Keynote: Revolutionizing the Understanding of Pressure Ulcers: Why Biomedical Engineering has Made the Critical Difference

Amit Gefen
Tel Aviv University, Israel

Pressure ulcers (PUs) are a frequent complication of being insensate or immobile and often lead to devastating consequences such as sepsis, life-endangering infections, kidney and organ failure or loss of limbs. In a continuously ageing population, where chronic diseases spread epidemically, the social and economic impact of PUs grow exponentially. For multiple historical reasons PUs were neglected by mainstream medical and bioengineering research despite being deadly, and even though the literature reports for years that this is a frequent condition not just in the elderly and in persons at the terminal phase of their lives. On the contrary, PUs are common across all care facilities and at all ages including neonatal and pediatric intensive care patients, young individuals with neuromuscular diseases or a central nervous system injury and women treated with epidural anesthesia prior to delivery, to mention a few.

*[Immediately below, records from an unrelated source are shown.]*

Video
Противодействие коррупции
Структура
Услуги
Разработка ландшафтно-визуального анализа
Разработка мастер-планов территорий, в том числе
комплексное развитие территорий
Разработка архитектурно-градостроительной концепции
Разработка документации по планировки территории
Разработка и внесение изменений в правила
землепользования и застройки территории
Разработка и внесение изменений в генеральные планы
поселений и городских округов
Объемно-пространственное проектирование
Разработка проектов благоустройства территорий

Our research work over the past twenty years has been focused on first understanding the etiology of PUs using an integrated empirical-theoretical approach. Those span in silico, in vitro and in vivo work using cell culture, tissue engineering, animal and computer models as well as human studies and clinical trials. Our work has revealed the mechanisms of PU onset and development. We found that PUs are the result of exposure to sustained cell and tissue deformations which inflict the massive tissue damage presented as PUs. At the time, this had challenged conventional thinking that PUs are caused by ischemic episodes, and our revolutionary concept of tissue deformations as the primary cell killer is now the accepted etiology. With this new understanding of the etiology, we were at last able to conduct methodological bioengineering evaluations of existing successful or unsuccessful clinical interventions and medical devices, to reveal their modes of action. Apparently, the ineffectiveness of some approaches was due to their erroneous focus on ischemia as the major cause of PUs. Now, after mapping the gaps in existing technology, we are translating two decades of intense research into groundbreaking technologies for prevention of PUs.